"Ramadan Karim" :  des signes d'espoir dans une Jérusalem encore blessée | Custodia Terrae Sanctae

"Ramadan Karim" :  des signes d'espoir dans une Jérusalem encore blessée

Le soleil se couche à Jérusalem, le soir tombe et le canon annonçant l'Iftar vient de tirer son coup près de la porte de Damas. Non loin de là, près de la Nouvelle Porte, un certain bouillonnement semble interrompre l'alternance presque mécanique des rituels qui marquent le temps dans cette ville. Le regard déconcerté des gens retient vivement l’attention. Il ne s'agit pas des affrontements de plus en plus fréquents qui ont accompagné tout le mois d'avril. Au contraire, c'est un scénario très différent, plein d'espoir inattendu. Ici même, un groupe de citoyens juifs, aidés par quelques jeunes frères de la Custodie de Terre Sainte, se sont positionnés pour donner à leurs concitoyens musulmans de l'eau et de la nourriture à la fin d'une journée de jeûne. En effet, pendant le Ramadan, les croyants musulmans s'abstiennent de manger pendant toute la journée. Ici et là on aperçoit les yeux pleins de surprise de ceux qui s'arrêtent pour recevoir une bouteille d'eau, quelques dattes ou un petit encas. Un geste de gentillesse inattendu au moment où vous en avez le plus besoin, probablement de la part de personnes dont vous n'attendriez rien.

C'est ce que l'on a pu constater le lundi 25 avril à Jérusalem, dans un climat de concorde et de cordialité surréalistes. Il s'agit d'une initiative promue depuis 2019, lorsque les tensions sociales entre les différents groupes ethniques vivant en Terre Sainte avaient atteint des niveaux de violence très élevés. Des amis de la synagogue Sion et des chrétiens de la communauté des catholiques de langue hébraïque se proposèrent alors de lancer un signal montrant leur proximité avec les citoyens arabes.

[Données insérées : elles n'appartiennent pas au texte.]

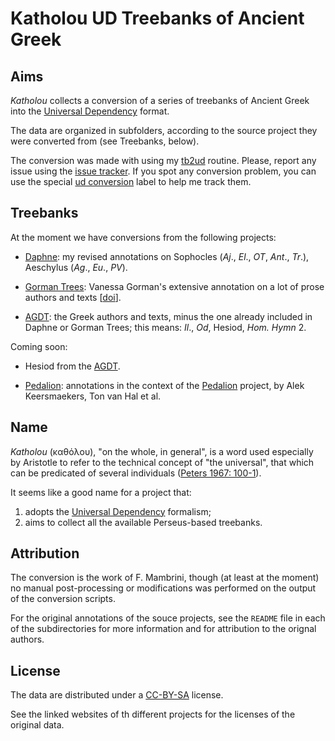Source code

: # Katholou UD Treebanks of Ancient Greek

## Aims

*Katholou* collects a conversion of a series of treebanks of Ancient Greek into 
 the [Universal Dependency](https://universaldependencies.org/) format.
 
 The data are organized in subfolders, according to the source project they were 
 converted from (see Treebanks, below).
 
The conversion was made with using my [tb2ud](https://github.com/francescomambrini/tb2ud) 
routine. Please, report any issue using the [issue tracker](https://github.com/francescomambrini/katholou/issues). 
If you spot any conversion problem, you can use the special [ud conversion](https://github.com/francescomambrini/tb2ud) 
label to help me track them.

## Treebanks

At the moment we have conversions from the following projects:

* [Daphne](https://perseids-publications.github.io/daphne-trees/): my revised 
annotations on Sophocles (*Aj*., *El*., *OT*, *Ant*., *Tr*.), Aeschylus (*Ag*., 
*Eu*., *PV*).

* [Gorman Trees](https://perseids-publications.github.io/gorman-trees/): Vanessa 
Gorman's extensive annotation on a lot of prose authors and texts [[doi](https://doi.org/10.5281/zenodo.3596076)].

* [AGDT](https://perseusdl.github.io/treebank_data/): the Greek authors and texts, 
minus the one already included in Daphne or Gorman Trees; this means: *Il*., *Od*, 
Hesiod, *Hom. Hymn* 2. 

Coming soon:

* Hesiod from the [AGDT](https://perseusdl.github.io/treebank_data/).

* [Pedalion](https://perseids-publications.github.io/pedalion-trees/): annotations 
in the context of the [Pedalion](https://www.relicta.org/pedalion/glaux/) project, 
by Alek Keersmaekers, Ton van Hal et al.
 
 
## Name

*Katholou* (καθόλου), "on the whole, in general", is a word used especially by Aristotle 
to refer to the technical concept of "the universal", that which can be predicated 
of several individuals ([Peters 1967: 100-1](https://openlibrary.org/works/OL3486807W/Greek_philosophical_terms?edition=greekphilosophic0000pete)).

It seems like a good name for a project that:
1. adopts the [Universal Dependency](https://universaldependencies.org/) formalism;
2. aims to collect all the available Perseus-based treebanks.


## Attribution

The conversion is the work of F. Mambrini, though (at least at the moment)  
no manual post-processing or modifications was performed on the output of the 
conversion scripts.

For the original annotations of the souce projects, see the `README` file in each 
of the subdirectories for more information and for attribution to the orignal authors.


## License

The data are distributed under a [CC-BY-SA](https://creativecommons.org/licenses/by-sa/4.0/) 
license.

See the linked websites of th different projects for the licenses of the original data.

L'idée était d'organiser une distribution de dattes et d'eau chaque jeudi à la fin du jeûne diurne que les musulmans observent tout au long du Ramadan.

Après deux ans d'arrêt dû à la pandémie, la situation ne semble pas avoir changé, puisque les pages des journaux sont encore remplies de nouvelles tragiques, de récits d'affrontements et d'hostilités dans le cadre de la question non résolue entre la Palestine et Israël. Ces tensions se répercutent naturellement sur la population locale, une population hétérogène appelée à vivre dans un contexte empreint de différences religieuses, culturelles, économiques et linguistiques, lesquelles ne favorisent pas un climat de détente entre les différents segments de la société.

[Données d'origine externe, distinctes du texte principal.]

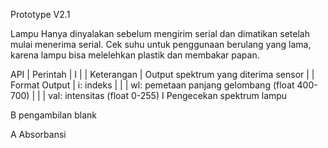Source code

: Prototype V2.1

Lampu
Hanya dinyalakan sebelum mengirim serial dan dimatikan setelah mulai menerima serial.
Cek suhu untuk penggunaan berulang yang lama, karena lampu bisa melelehkan plastik dan membakar papan.

API
| Perintah      | I                                                 |
| Keterangan    | Output spektrum yang diterima sensor              |
| Format Output | i: indeks                                         |
|               | wl: pemetaan panjang gelombang (float 400-700)    |
|               | val: intensitas (float 0-255) 
I
Pengecekan spektrum lampu



B pengambilan blank

A
Absorbansi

Toutefois, malgré ce contexte délicat, l'élan pour reprendre l'initiative d'il y a trois ans était au rendez-vous. Nous avons attendu l'assouplissement des mesures de lutte contre la Covid pour réintroduire ce geste de solidarité et d'amitié alors que le Ramadan touchait à sa fin. Cette initiative s'avère précieuse sur le plan des échanges interreligieux, car elle représente une occasion de rencontre et de dialogue entre des groupes d’hommes et de femmes qui vivent souvent dans un régime d'incommunicabilité. Étaient présents à l'événement des membres de la Kehilat Zion (communauté de la synagogue de Sion), quelques frères de Saint-Sauveur, coordonnés par le Frère Alberto Joan Pari, responsable du dialogue interreligieux de la Custodie, ainsi que quelques membres de l'Association israélienne Tag Meir. L’enthousiasme de ces derniers était évident, notamment celui de leur président, M. Gadi Gvaryahu, qui a ensuite déclaré dans un post Facebook :     " Je n'aurais jamais pu imaginer qu’un peu d’eau et quelques dattes pouvaient avoir une portée si profonde ", ce qui démontre que cette expérience de rencontre et d'échange n'a laissé aucune des parties indifférentes.

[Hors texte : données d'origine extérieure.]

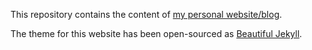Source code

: This repository contains the content of [my personal website/blog](https://apoorvaanand1998.github.io/).

The theme for this website has been open-sourced as [Beautiful Jekyll](https://deanattali.com/beautiful-jekyll/).
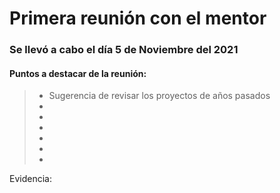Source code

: # Primera reunión con el mentor
### Se llevó a cabo el día 5 de Noviembre del 2021
#### Puntos a destacar de la reunión:
>- Sugerencia de revisar los proyectos de años pasados
>- 
> -
> -
> -
> -
> -

Evidencia:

On a l'impression que des initiatives comme celle-ci vont droit au cœur des gens qui vivent ici, bien plus que ce que l'on ne pourrait percevoir de l'extérieur, vu les nouvelles qui véhiculent des messages qui n'ont rien à voir avec les proclamations de paix professées par les trois grandes religions représentées ici. Le simple don d'eau et de dattes a donc pris une valeur symbolique très importante, à une époque où les grandes fêtes religieuses du Christianisme, du Judaïsme et de l'Islam convergeaient sur le calendrier. Il s'agit, bien sûr, d'un petit geste qui ne prétend pas résoudre le problème séculaire qui accable cette terre, ni surmonter les divisions déchirantes que le conflit produit parmi les habitants de cette ville. Il s'agit toutefois d'un signe de fraternité et de détente, d'une tentative d'humaniser la coexistence, de se rapporter aux autres avec respect, en transcendant des différences qui, autrement, seraient infranchissables.